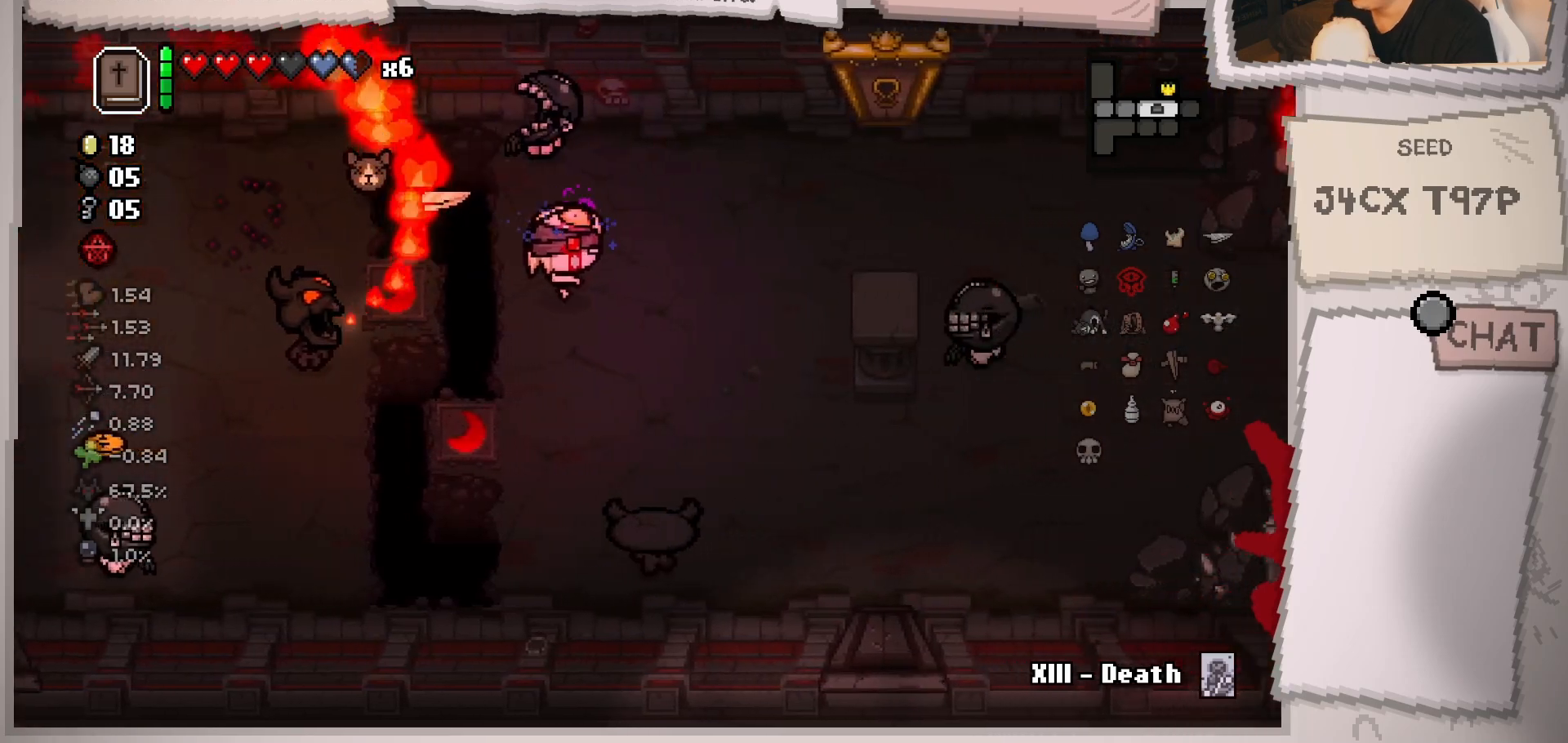
{"buttons": [], "left_stick": "down-right", "right_stick": "center", "events": [[116, "left_stick", "down-right"]]}
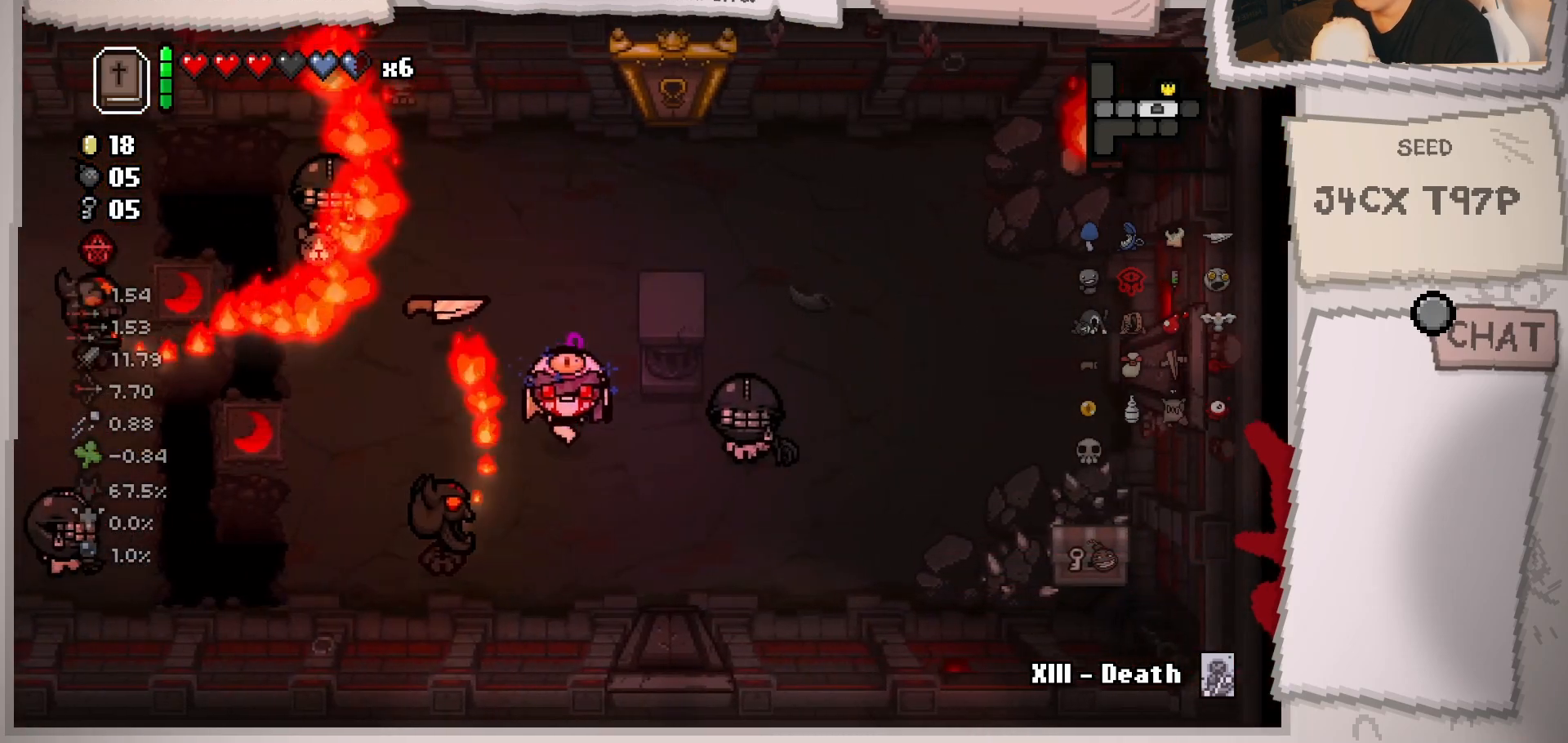
{"buttons": [], "left_stick": "down-right", "right_stick": "left", "events": [[334, "right_stick", "left"]]}
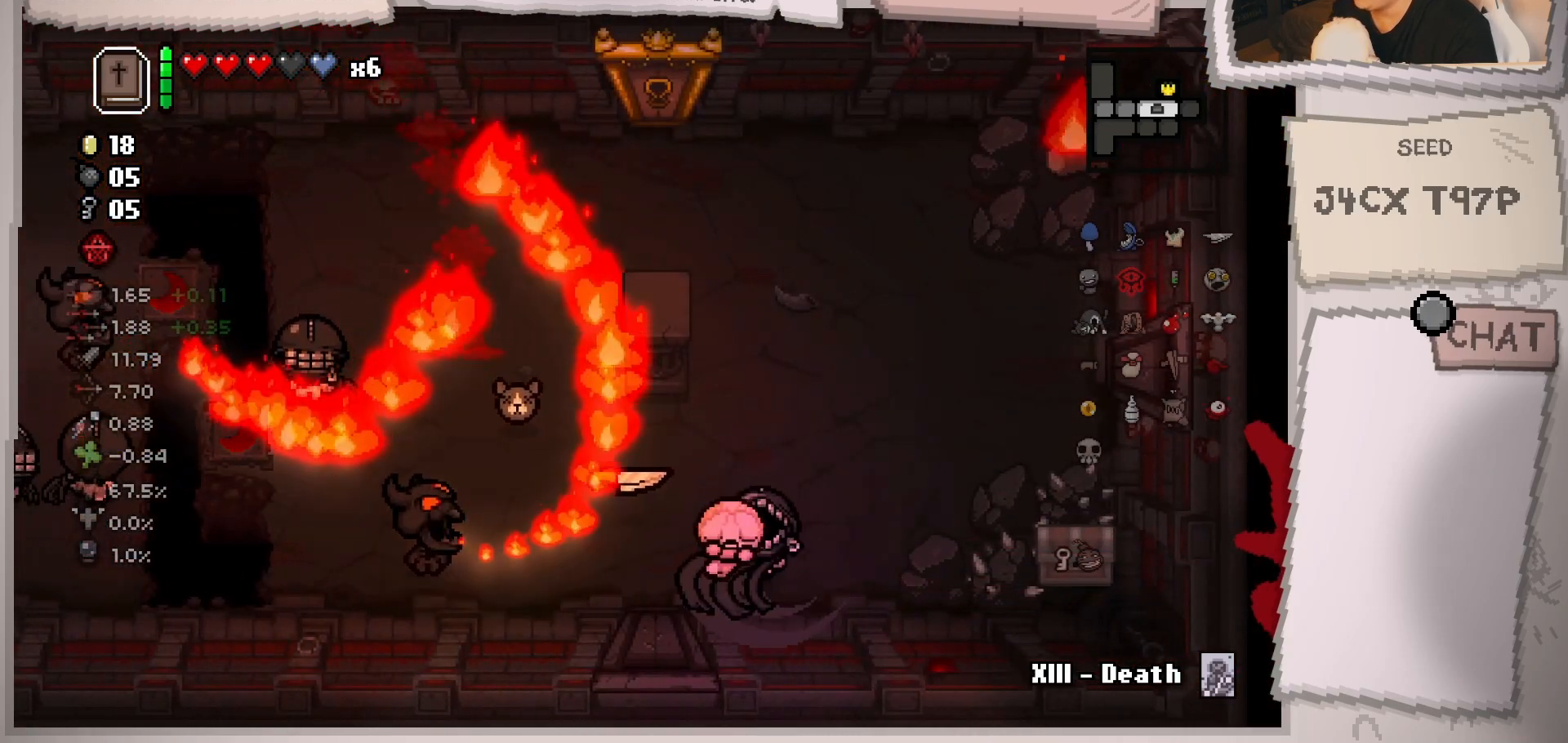
{"buttons": [], "left_stick": "up-right", "right_stick": "center", "events": [[17, "left_stick", "right"], [67, "right_stick", "center"], [233, "left_stick", "up"], [434, "left_stick", "up-right"]]}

+===+

__Activity__.
Pictures stay out. Write out everything else in the material exactly.

__Exercise response__.
{"buttons": [], "left_stick": "down-right", "right_stick": "center", "events": [[116, "left_stick", "down-right"]]}
{"buttons": [], "left_stick": "down-right", "right_stick": "left", "events": [[334, "right_stick", "left"]]}
{"buttons": [], "left_stick": "up-right", "right_stick": "center", "events": [[17, "left_stick", "right"], [67, "right_stick", "center"], [233, "left_stick", "up"], [434, "left_stick", "up-right"]]}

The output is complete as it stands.